My maternal great-grandmother, born six months after the Civil War ended, died when I was a child. I do, however, remember that in her very old age she instructed me on more than one occasion: "Anything worth doing is worth doing right." No doubt those words were drilled into Ida Bell Thomson by my Scottish great-great-grandfather who, among other things in his long life, witnessed (and perhaps even participated in) the burning of Atlanta in 1864 as a captain in the 79th Ohio Volunteers Infantry regiment.
So what does an oft-repeated adage from a woman born in the mid-19th century have to do with the fiduciary investment issues of the early 21st century? Just this: While we can all agree that providing investment advisory services to our clients is worth doing, we should make sure that we care about doing it right. Doing it right in our world, I believe, means living up to the high standards required of a fiduciary.
Doing it right seems particularly appropriate now that another Memorial Day has just passed, the great commemoration of D-Day is now concluded, and the 4th of July has come and gone. These historic milestones, along with the continuing death toll of our soldiers and Marines in Iraq, cannot help but bring a deepened sense of appreciation for the supreme sacrifice made by so many over the long course of our beloved nation's history.
All these events are a reminder that each of us has a solemn obligation to those who came before us and gave so much. That obligation, stated so eloquently by President Reagan in his speech at the 40th anniversary of the D-Day landings, is to show "by our actions that we understand what they died for."
Letters home written by those who have served in our country's military from the Revolutionary War to Iraq often tell us that soldiers are able to endure the terrors of combat only because they do not want to let down their comrades. Those same letters, though, always speak of a great feeling for our country and the ideals for which it stands. In his powerful D-Day speech, President Reagan identified those ideals as "faith, belief, loyalty, and love."
Those of us in the investment advisory profession have a special duty to be good stewards of other people's wealth. In these times when we are asking men and women in uniform all over the globe to lay down their lives to defend America and to help build a better world, is it too much to ask that each of us do our utmost to help create an America imbued with the ideals for which so many of our countrymen shed their blood through the ages?

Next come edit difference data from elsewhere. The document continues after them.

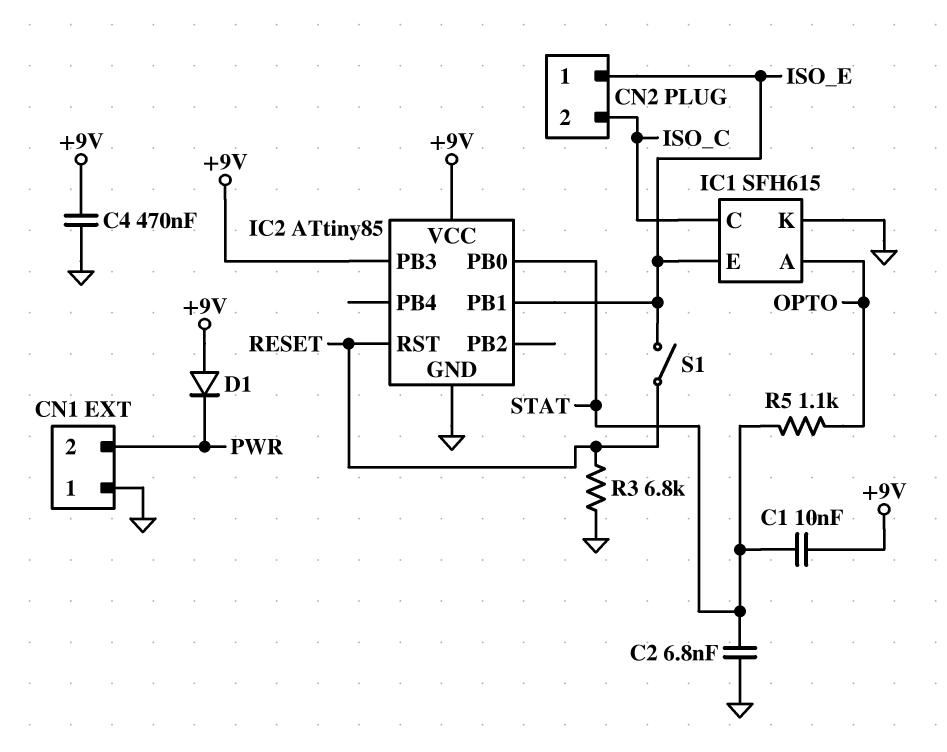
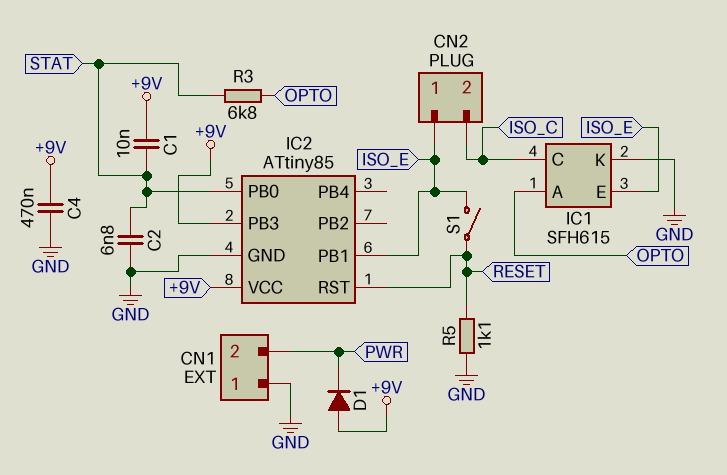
R3: 6.8k (GND, RESET) -> 6.8k (OPTO, STAT)
R5: 1.1k (OPTO, STAT) -> 1.1k (GND, RESET)

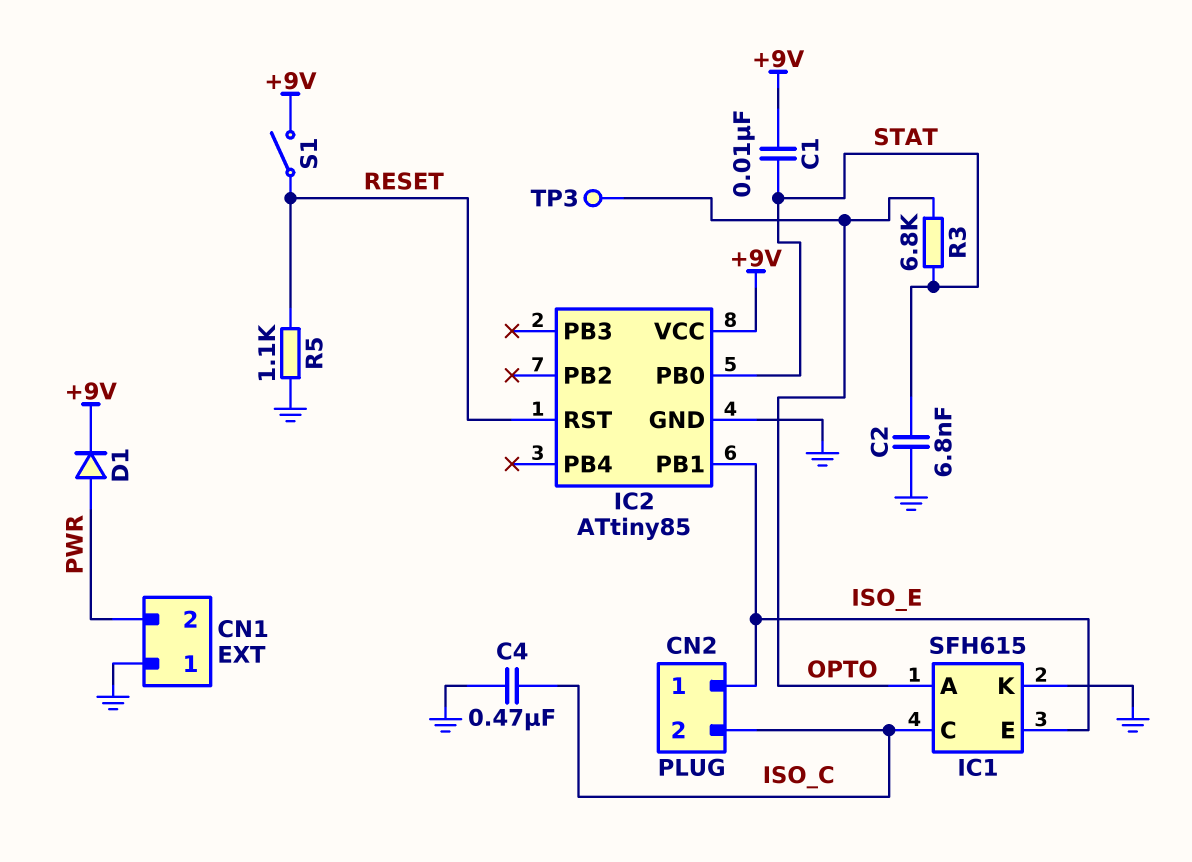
C4: 470nF (+9V, GND) -> 470nF (GND, ISO_C)
D1: diode (A +9V, K PWR) -> diode (A PWR, K +9V)
IC2 pin PB3: +9V -> none
S1: switch (ISO_E, RESET) -> switch (+9V, RESET)
TP3: none -> test point (OPTO)

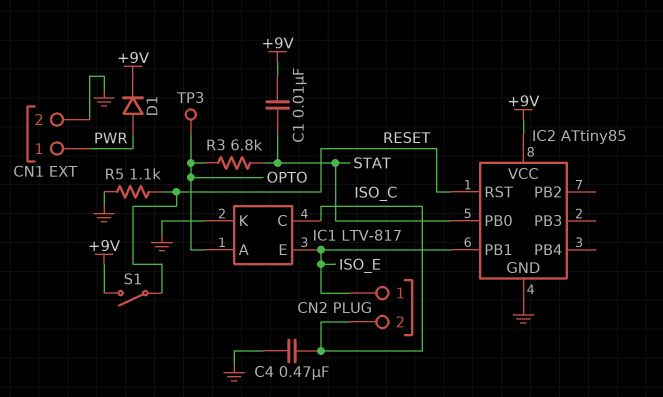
C2: 6.8nF (GND, STAT) -> none
CN1 pin 1: GND -> PWR
CN1 pin 2: PWR -> GND
IC1: SFH615 -> LTV-817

One way to help build a better America in the world of investing is to adopt a fiduciary business model. Any efforts that we can make in achieving this goal, of course, seem wholly inadequate compared with the sacrifices made by those who died believing in the great ideals for which America stands. Nonetheless, we can honor them in our own small way by strengthening the investment advisory industry through adoption of a fiduciary way of thinking. Indeed, the scandals over the past few years that are emblematic of the widespread corruption in many parts of our financial system would never have occurred had the lodestar of a fiduciary standard been set in place and followed scrupulously.
All fiduciaries involved in different fields of investing--including ERISA fiduciaries, fiduciaries of public employee retirement plans, fiduciaries of foundations and endowments, or fiduciaries of private family trusts--have one thing in common. They are required to live up to the standard of trust law because the assets they are responsible for are held in trust. The standard of trust law is the highest known in law.

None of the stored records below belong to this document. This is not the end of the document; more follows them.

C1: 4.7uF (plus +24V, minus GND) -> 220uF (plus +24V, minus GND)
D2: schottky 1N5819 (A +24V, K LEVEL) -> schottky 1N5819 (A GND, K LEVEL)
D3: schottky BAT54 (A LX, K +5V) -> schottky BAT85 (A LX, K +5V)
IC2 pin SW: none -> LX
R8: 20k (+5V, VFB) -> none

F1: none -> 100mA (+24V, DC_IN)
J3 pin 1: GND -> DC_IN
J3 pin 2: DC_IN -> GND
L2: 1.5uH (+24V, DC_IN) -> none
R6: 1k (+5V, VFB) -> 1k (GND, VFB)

The summary of a model law--the Uniform Management of Public Employee Retirement Systems Act--describes the special responsibilities of fiduciaries that hold assets in trust: "By declaring that all retirement system assets are held in trust.public employees are guaranteed the highest standard of conduct in the management and investment of assets for retirement that the law can establish. A trustee.carries the greatest burdens of care, loyalty and utmost good faith for the beneficiaries to whom he or she is responsible."
It is no accident, I believe, that some of these solemn obligations owed by a fiduciary are the same as the ideals identified by President Reagan in his D-Day speech and for which so many of America's best gave their lives. Carrying out these fiduciary obligations--"the greatest burdens of care, loyalty and utmost good faith"--may help us to better "understand what they died for:" the ideals of "faith, belief, loyalty, and love." And so: "Strengthened by their courage, heartened by their [valor], and borne by their memory, let us continue to stand for the ideals for which they lived and died."